Your instructions: Pick up the Prometheus and Grafana setup notes after their last line and continue writing them.

─── Supplied passage

Prometheus configuration apply

1. Create/modify config map

$ kubectl create configmap -n kublr prometheus-sloth-rules --from-file=./kcp-k8s-rules.yaml --from-file=./kcp-services-rules.yaml
configmap/prometheus-sloth-rules created

2. reload prometheus configuration

$ kubectl exec -n kublr $(kubectl get pods --no-headers -n kublr -l app=kublr-monitoring-prometheus -o=custom-columns=NAME:.metadata.name) -c prometheus -- killall -HUP prometheus

Grafana dashboard

https://grafana.com/grafana/dashboards/14348


Default dashboard used Garafa exemplars. Exemplars are a way to associate higher cardinality metadata from a specific event with traditional time series data.

https://grafana.com/docs/grafana/latest/datasources/prometheus/#configuring-exemplars


Note: This feature is available in Prometheus 2.26+ and Grafana 7.4+.

──────
─── Provided material

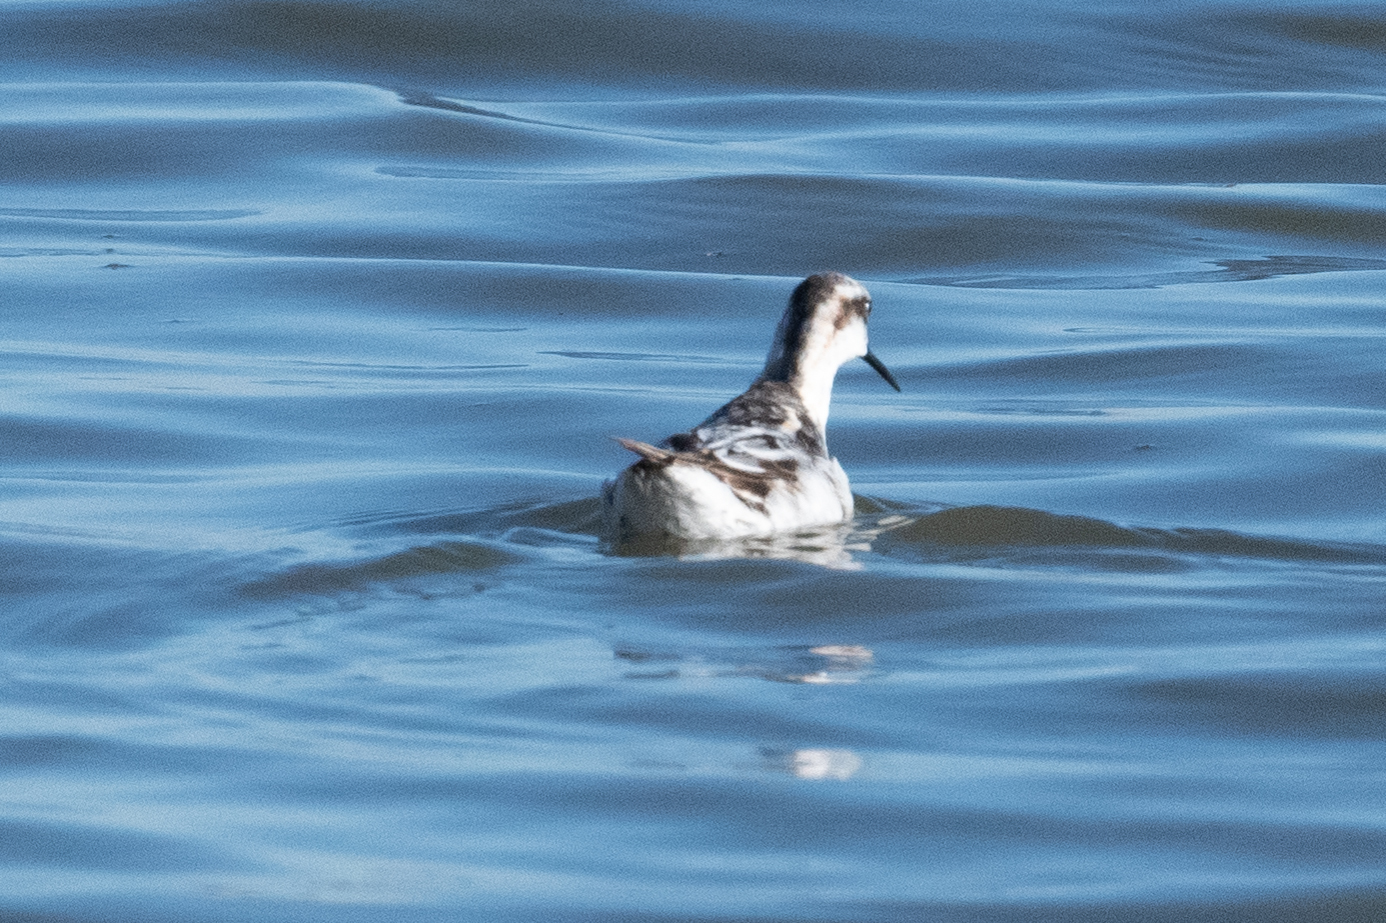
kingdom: Animalia
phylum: Chordata
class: Aves
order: Charadriiformes
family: Scolopacidae
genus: Phalaropus
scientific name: Phalaropus lobatus
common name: Red-necked phalarope
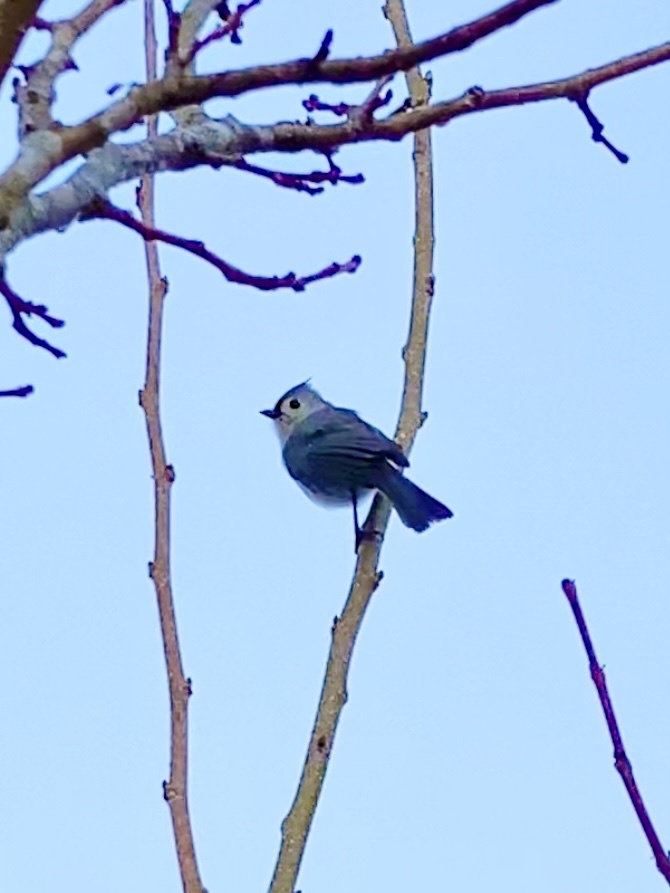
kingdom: Animalia
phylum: Chordata
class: Aves
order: Passeriformes
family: Paridae
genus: Baeolophus
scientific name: Baeolophus bicolor
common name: Tufted titmouse
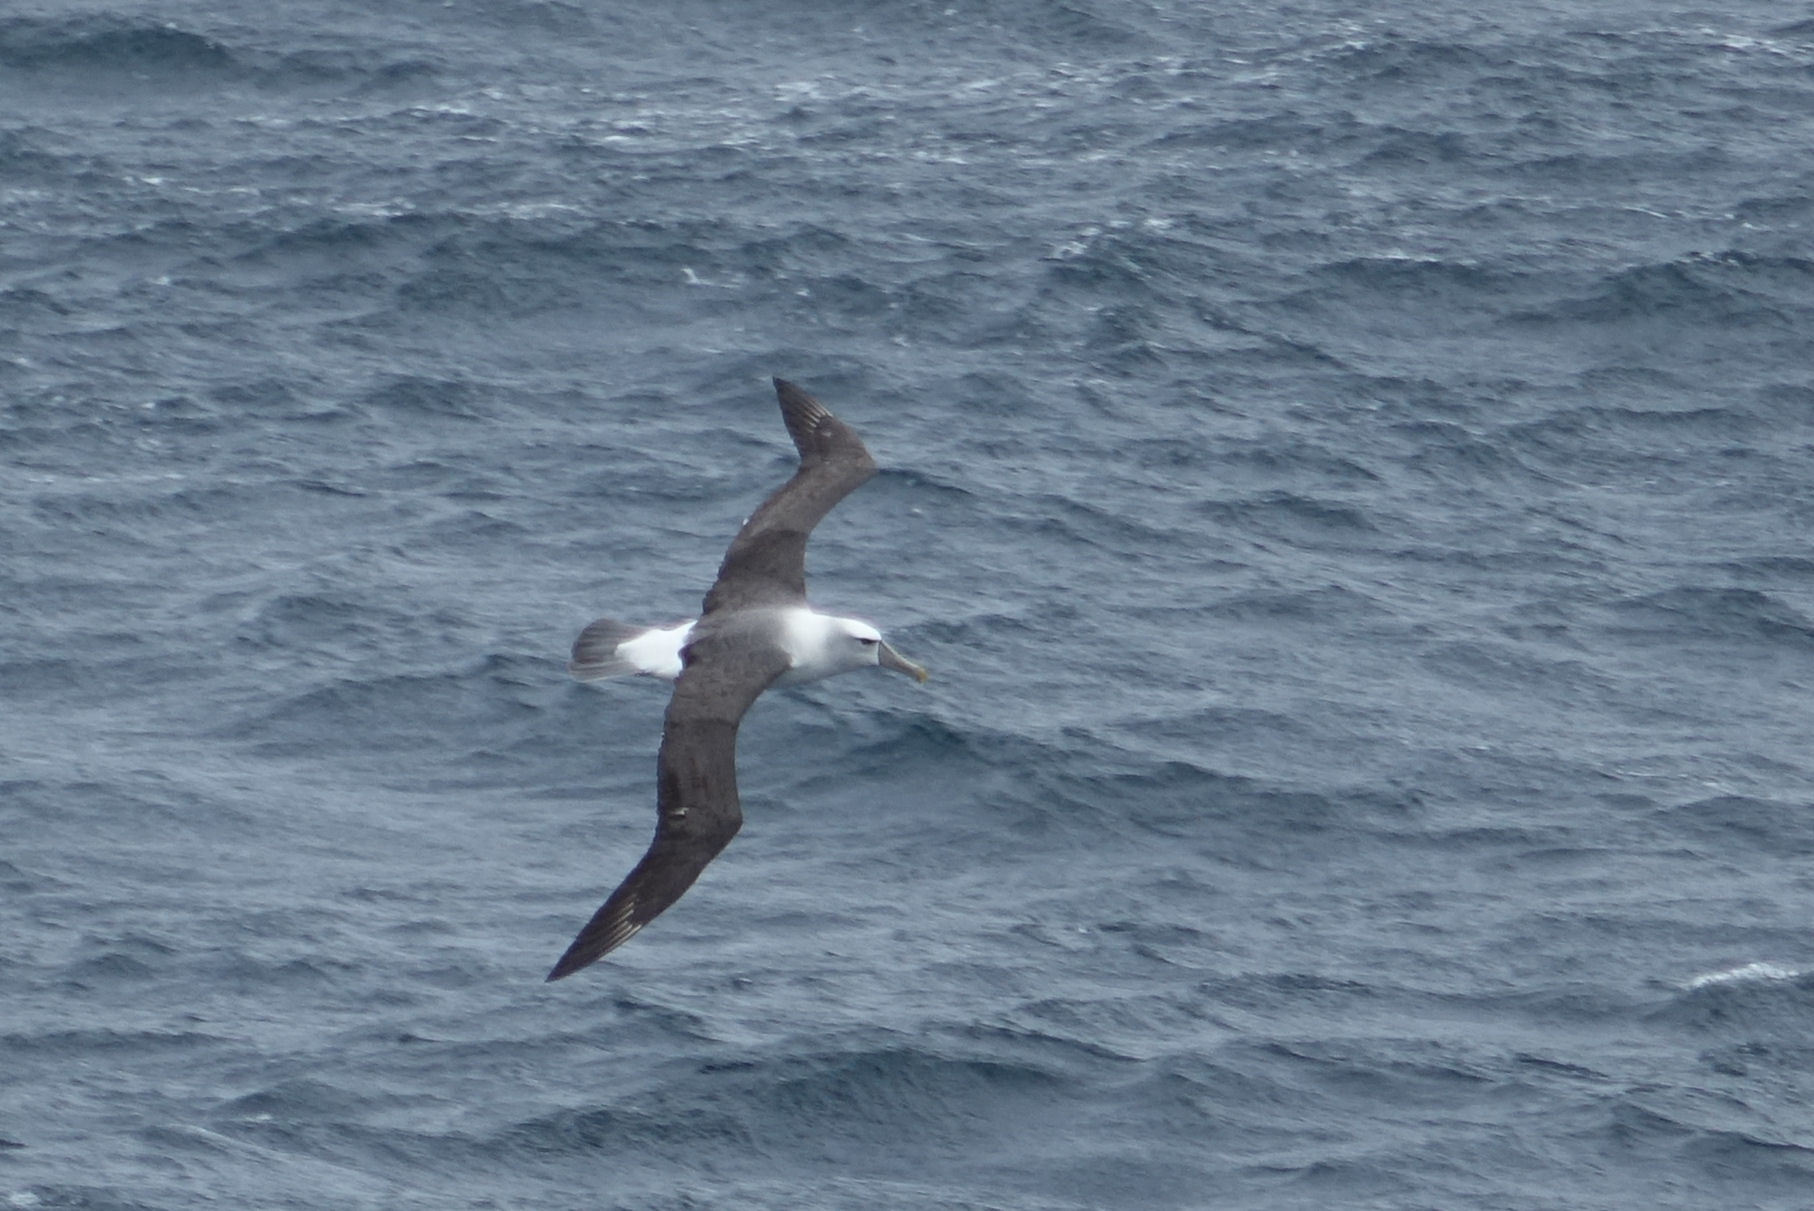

──────

Response to this task:
Modify cluster spec for using Prometheus v2.28.1

spec:
  features:
    monitoring:
      values:
        prometheus:
          image:
            tag: v2.28.1

Import Grafana Dashboard 14348 into your grafana.


Alertmanager rules

https://sre.google/workbook/alerting-on-slos/#6-multiwindow-multi-burn-rate-alerts

You can create cumulative alert rules into cluster specification or use generated rules by sloth.

For example we can create cumulative alert rule:

spec:
  features:
    monitroing:
      values:
        alertmanager:
          alerts:
            - alert: SLOOverExpected
              annotations:
                description: '{{$labels.sloth_service}} {{$labels.sloth_slo}} in {{$labels.kublr_space}}.{{$labels.kublr_cluster}} SLO error budget burn rate is over expected.'
                summary: '{{$labels.sloth_service}} {{$labels.sloth_slo}} SLO error budget burn rate is too fast.'
                title: '{{$labels.kublr_space}}.{{$labels.kublr_cluster}}.{{$labels.sloth_slo}} - SLO error budget burn rate is too fast!'
              expr: |
                (
                 (slo:sli_error:ratio_rate5m{} > (14.4 * 0.0009999999999999432)) 
                  and ignoring(sloth_window)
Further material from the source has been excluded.